** start **

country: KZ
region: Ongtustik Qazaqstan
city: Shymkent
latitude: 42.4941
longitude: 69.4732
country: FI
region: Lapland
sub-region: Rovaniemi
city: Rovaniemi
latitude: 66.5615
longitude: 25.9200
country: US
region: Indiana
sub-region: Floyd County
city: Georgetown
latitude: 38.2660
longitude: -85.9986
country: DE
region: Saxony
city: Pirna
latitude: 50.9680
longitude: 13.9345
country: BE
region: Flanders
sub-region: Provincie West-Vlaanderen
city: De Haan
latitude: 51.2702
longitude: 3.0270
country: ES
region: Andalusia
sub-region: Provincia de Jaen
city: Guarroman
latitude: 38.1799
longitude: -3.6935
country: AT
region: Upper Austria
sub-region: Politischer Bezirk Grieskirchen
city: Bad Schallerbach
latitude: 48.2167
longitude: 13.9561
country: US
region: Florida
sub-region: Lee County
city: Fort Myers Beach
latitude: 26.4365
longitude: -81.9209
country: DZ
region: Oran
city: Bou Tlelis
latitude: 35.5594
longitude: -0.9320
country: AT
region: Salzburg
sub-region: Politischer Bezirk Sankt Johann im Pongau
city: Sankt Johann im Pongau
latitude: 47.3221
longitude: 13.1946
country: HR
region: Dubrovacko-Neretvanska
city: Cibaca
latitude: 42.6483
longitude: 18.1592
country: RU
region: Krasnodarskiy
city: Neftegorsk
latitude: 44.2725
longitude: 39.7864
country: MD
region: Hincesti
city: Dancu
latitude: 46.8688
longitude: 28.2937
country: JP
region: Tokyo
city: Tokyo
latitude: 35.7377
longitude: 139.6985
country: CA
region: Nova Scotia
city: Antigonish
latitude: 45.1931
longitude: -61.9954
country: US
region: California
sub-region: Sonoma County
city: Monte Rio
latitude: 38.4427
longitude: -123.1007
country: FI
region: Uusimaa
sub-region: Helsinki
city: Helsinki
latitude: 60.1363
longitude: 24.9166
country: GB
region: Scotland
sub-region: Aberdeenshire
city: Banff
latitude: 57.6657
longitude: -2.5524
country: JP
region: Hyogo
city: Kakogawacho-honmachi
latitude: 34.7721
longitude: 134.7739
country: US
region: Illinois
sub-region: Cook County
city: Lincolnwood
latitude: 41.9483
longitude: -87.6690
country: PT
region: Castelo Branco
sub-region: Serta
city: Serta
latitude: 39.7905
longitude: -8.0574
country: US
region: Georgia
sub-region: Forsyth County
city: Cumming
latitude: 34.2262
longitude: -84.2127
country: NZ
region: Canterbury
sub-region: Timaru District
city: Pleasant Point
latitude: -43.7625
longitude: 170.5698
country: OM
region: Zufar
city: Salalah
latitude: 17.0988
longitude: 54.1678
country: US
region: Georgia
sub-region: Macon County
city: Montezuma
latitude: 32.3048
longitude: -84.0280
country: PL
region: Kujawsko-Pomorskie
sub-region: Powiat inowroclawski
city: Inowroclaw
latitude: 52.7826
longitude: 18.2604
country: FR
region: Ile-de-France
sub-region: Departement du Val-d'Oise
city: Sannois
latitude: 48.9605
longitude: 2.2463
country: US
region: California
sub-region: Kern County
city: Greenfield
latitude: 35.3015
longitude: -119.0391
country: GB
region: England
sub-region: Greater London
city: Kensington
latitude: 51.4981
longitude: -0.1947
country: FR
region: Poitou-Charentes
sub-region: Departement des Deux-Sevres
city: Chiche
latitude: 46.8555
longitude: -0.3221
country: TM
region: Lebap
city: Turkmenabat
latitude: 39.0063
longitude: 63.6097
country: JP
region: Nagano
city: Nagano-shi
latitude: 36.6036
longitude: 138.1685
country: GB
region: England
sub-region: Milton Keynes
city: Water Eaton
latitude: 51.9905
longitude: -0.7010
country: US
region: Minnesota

** end **

# Set task:
Rewrite all of the items above, replacing every "latitude" with "lat" and leaving everything else the same.

# Solution:
country: KZ
region: Ongtustik Qazaqstan
city: Shymkent
lat: 42.4941
longitude: 69.4732
country: FI
region: Lapland
sub-region: Rovaniemi
city: Rovaniemi
lat: 66.5615
longitude: 25.9200
country: US
region: Indiana
sub-region: Floyd County
city: Georgetown
lat: 38.2660
longitude: -85.9986
country: DE
region: Saxony
city: Pirna
lat: 50.9680
longitude: 13.9345
country: BE
region: Flanders
sub-region: Provincie West-Vlaanderen
city: De Haan
lat: 51.2702
longitude: 3.0270
country: ES
region: Andalusia
sub-region: Provincia de Jaen
city: Guarroman
lat: 38.1799
longitude: -3.6935
country: AT
region: Upper Austria
sub-region: Politischer Bezirk Grieskirchen
city: Bad Schallerbach
lat: 48.2167
longitude: 13.9561
country: US
region: Florida
sub-region: Lee County
city: Fort Myers Beach
lat: 26.4365
longitude: -81.9209
country: DZ
region: Oran
city: Bou Tlelis
lat: 35.5594
longitude: -0.9320
country: AT
region: Salzburg
sub-region: Politischer Bezirk Sankt Johann im Pongau
city: Sankt Johann im Pongau
lat: 47.3221
longitude: 13.1946
country: HR
region: Dubrovacko-Neretvanska
city: Cibaca
lat: 42.6483
longitude: 18.1592
country: RU
region: Krasnodarskiy
city: Neftegorsk
lat: 44.2725
longitude: 39.7864
country: MD
region: Hincesti
city: Dancu
lat: 46.8688
longitude: 28.2937
country: JP
region: Tokyo
city: Tokyo
lat: 35.7377
longitude: 139.6985
country: CA
region: Nova Scotia
city: Antigonish
lat: 45.1931
longitude: -61.9954
country: US
region: California
sub-region: Sonoma County
city: Monte Rio
lat: 38.4427
longitude: -123.1007
country: FI
region: Uusimaa
sub-region: Helsinki
city: Helsinki
lat: 60.1363
longitude: 24.9166
country: GB
region: Scotland
sub-region: Aberdeenshire
city: Banff
lat: 57.6657
longitude: -2.5524
country: JP
region: Hyogo
city: Kakogawacho-honmachi
lat: 34.7721
longitude: 134.7739
country: US
region: Illinois
sub-region: Cook County
city: Lincolnwood
lat: 41.9483
longitude: -87.6690
country: PT
region: Castelo Branco
sub-region: Serta
city: Serta
lat: 39.7905
longitude: -8.0574
country: US
region: Georgia
sub-region: Forsyth County
city: Cumming
lat: 34.2262
longitude: -84.2127
country: NZ
region: Canterbury
sub-region: Timaru District
city: Pleasant Point
lat: -43.7625
longitude: 170.5698
country: OM
region: Zufar
city: Salalah
lat: 17.0988
longitude: 54.1678
country: US
region: Georgia
sub-region: Macon County
city: Montezuma
lat: 32.3048
longitude: -84.0280
country: PL
region: Kujawsko-Pomorskie
sub-region: Powiat inowroclawski
city: Inowroclaw
lat: 52.7826
longitude: 18.2604
country: FR
region: Ile-de-France
sub-region: Departement du Val-d'Oise
city: Sannois
lat: 48.9605
longitude: 2.2463
country: US
region: California
sub-region: Kern County
city: Greenfield
lat: 35.3015
longitude: -119.0391
country: GB
region: England
sub-region: Greater London
city: Kensington
lat: 51.4981
longitude: -0.1947
country: FR
region: Poitou-Charentes
sub-region: Departement des Deux-Sevres
city: Chiche
lat: 46.8555
longitude: -0.3221
country: TM
region: Lebap
city: Turkmenabat
lat: 39.0063
longitude: 63.6097
country: JP
region: Nagano
city: Nagano-shi
lat: 36.6036
longitude: 138.1685
country: GB
region: England
sub-region: Milton Keynes
city: Water Eaton
lat: 51.9905
longitude: -0.7010
country: US
region: Minnesota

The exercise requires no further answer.